Somehow, I managed to justify Monday's paper as well, and carefully kept the instruction booklet for the upper body workout.
Back to school Tuesday, and I went straight to Devizes, ran for 30 minutes (not strictly what the army recommended for day 1, week 1, but near enough), then on to the post office. Newspapers piled invitingly by door. I consulted my conscience: I couldn't think of a good reason to get the paper, yet I really needed the lower body instructions.
I picked up the paper, took it to the counter, and casually extracted the guide, later slipping it into my bag before returning the paper to the pile.
It was only when I got home that I realised how twisted my priorities had become: I had stolen an - admittedly free - insert, in order to avoid violating a New Year's resolution that I had already broken the day before (meat, chocolate and wine all fell on Friday 4th).
The first local GP meeting of 2008; Mark had moved it to the Lansdowne Hotel in Calne, and booked a room that held 12. We sent e-mails to all local green groups, as well as sympathetic friends. By 7.35, we numbered 19, and moved into a large hall, more used to the benevolent gatherings of the North Wilts Rotary Club.
It was a rather excited and enthusiastic gathering, several new faces, a good handful of our loyal friends. Mark led the way through the minute's attunement, forgetting the introductions in his eagerness to gallop on to the four pending by-elections. He produced Nick's poster, which they'd compiled together after a successful assault on Upavon in search of the ten signatures required for registration.
Top of the mini-manifesto was: 'Weekly curbside rubbish and recycling collection, including plastic and cardboard.' But, piped up Hilary, didn't we believe that every other week was preferable?

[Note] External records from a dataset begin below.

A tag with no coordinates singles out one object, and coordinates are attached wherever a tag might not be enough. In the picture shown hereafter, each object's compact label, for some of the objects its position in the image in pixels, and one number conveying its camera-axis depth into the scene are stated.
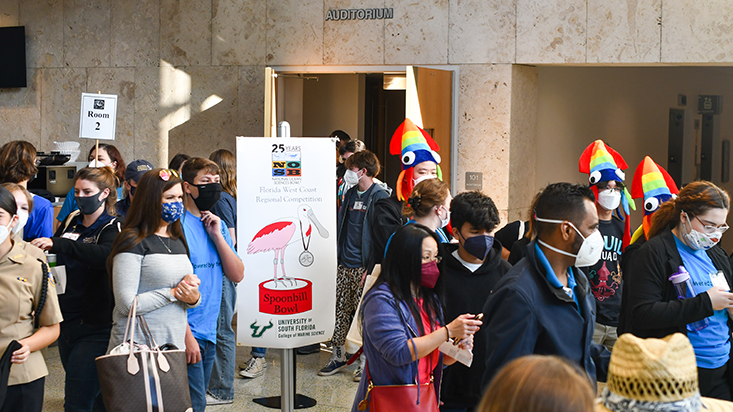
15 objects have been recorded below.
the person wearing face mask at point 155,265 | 2.97
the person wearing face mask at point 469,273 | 2.94
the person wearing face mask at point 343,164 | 5.57
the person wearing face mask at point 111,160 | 5.83
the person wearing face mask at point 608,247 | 4.29
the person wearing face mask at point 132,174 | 5.02
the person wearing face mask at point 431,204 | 3.55
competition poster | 3.87
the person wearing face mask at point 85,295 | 3.41
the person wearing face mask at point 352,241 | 5.27
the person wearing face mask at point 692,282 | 2.96
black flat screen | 8.64
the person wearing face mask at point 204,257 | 3.44
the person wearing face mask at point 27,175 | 4.37
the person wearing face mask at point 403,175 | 4.20
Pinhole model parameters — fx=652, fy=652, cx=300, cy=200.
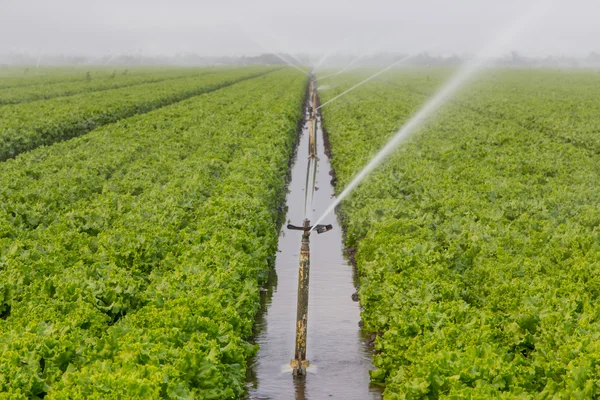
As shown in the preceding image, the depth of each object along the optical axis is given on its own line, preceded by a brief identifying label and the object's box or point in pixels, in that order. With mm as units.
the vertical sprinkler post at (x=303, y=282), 11602
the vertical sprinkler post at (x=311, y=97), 23978
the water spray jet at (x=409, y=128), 15809
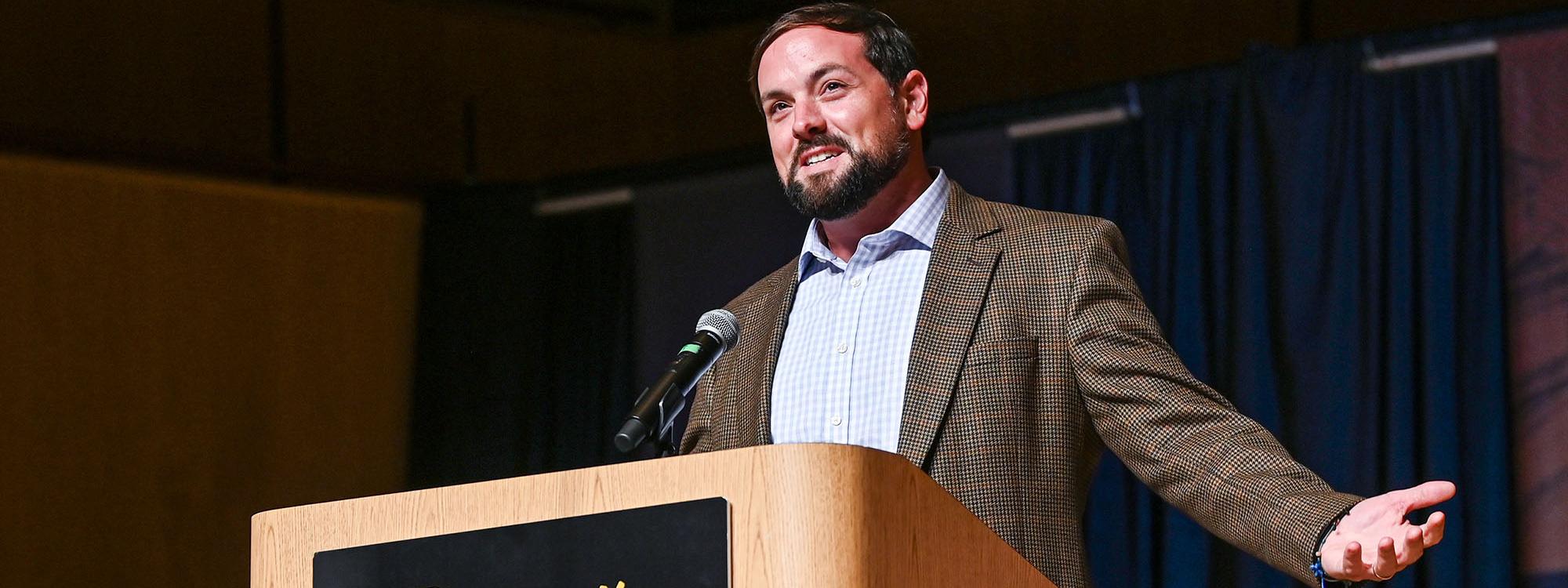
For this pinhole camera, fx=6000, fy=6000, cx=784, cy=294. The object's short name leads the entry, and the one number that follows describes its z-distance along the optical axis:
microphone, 6.26
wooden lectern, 5.96
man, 6.36
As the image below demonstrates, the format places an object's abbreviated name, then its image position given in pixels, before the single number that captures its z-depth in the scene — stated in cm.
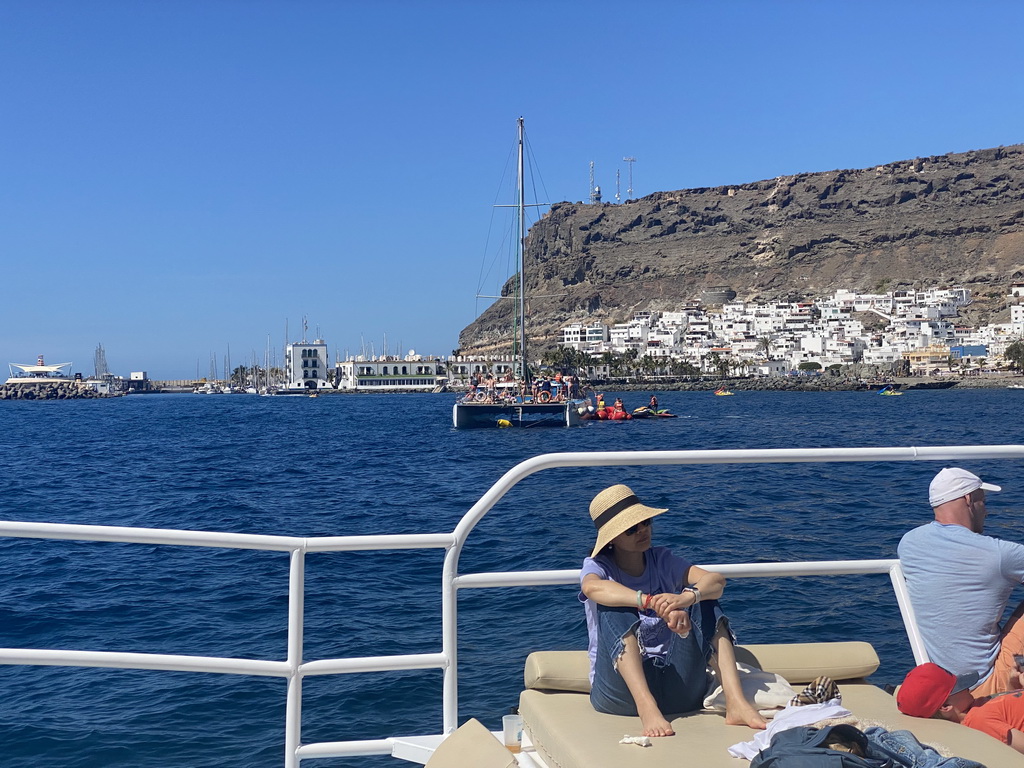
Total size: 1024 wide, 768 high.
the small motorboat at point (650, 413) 6144
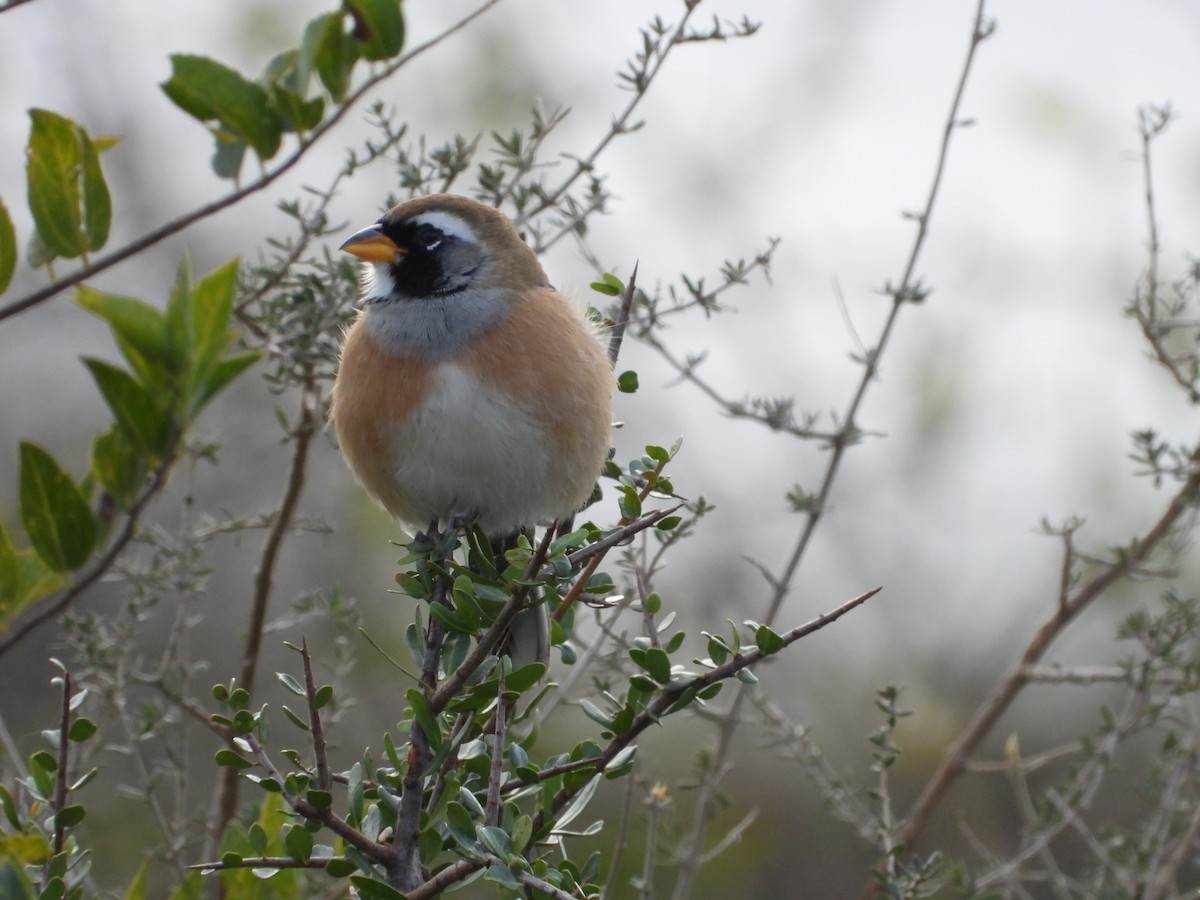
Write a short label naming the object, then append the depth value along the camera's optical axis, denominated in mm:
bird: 7195
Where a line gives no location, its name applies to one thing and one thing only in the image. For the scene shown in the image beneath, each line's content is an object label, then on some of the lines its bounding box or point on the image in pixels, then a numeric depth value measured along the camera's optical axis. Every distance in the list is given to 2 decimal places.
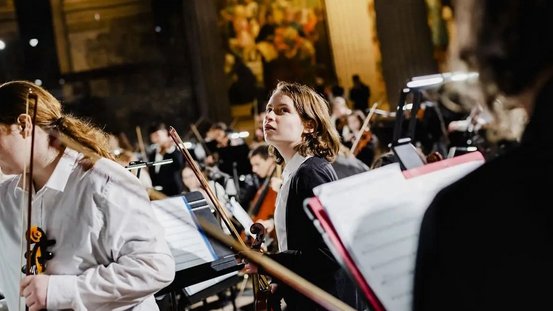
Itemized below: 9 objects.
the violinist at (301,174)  2.67
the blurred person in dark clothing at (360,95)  13.30
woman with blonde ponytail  2.02
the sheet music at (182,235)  2.59
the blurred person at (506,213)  0.99
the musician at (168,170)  9.41
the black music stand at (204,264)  2.54
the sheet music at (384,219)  1.47
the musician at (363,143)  7.85
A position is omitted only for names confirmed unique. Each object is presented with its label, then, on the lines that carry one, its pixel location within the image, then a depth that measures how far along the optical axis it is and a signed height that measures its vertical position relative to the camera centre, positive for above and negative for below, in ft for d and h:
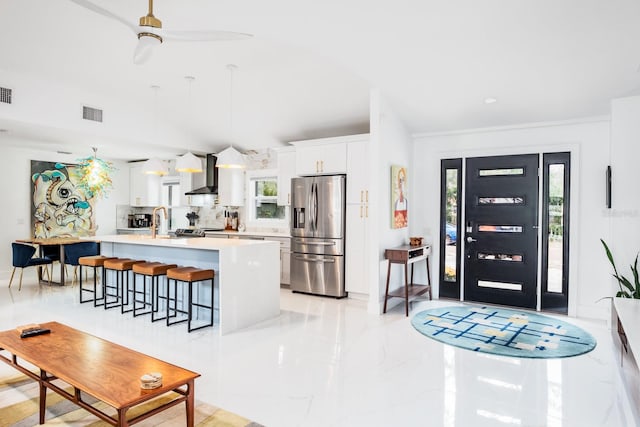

'Yes,' Mark replied, 'but, you see, we don't exactly specify weekly rubbish collection. It was deliberately ambiguous.'
We debated the morality of this. New faces Pam and Steve suggested that we take a completely different tack, along the lines of 'We can help you green your life.'
There were a couple of nods, before Derek - possibly the most honourable man you could hope to meet - closed the debate: the important thing is to get people on the councils, he said firmly. 'We can have a far greater influence from the inside.'
Once again, political expediency had triumphed over morality. The ends, we must hope will trump the means.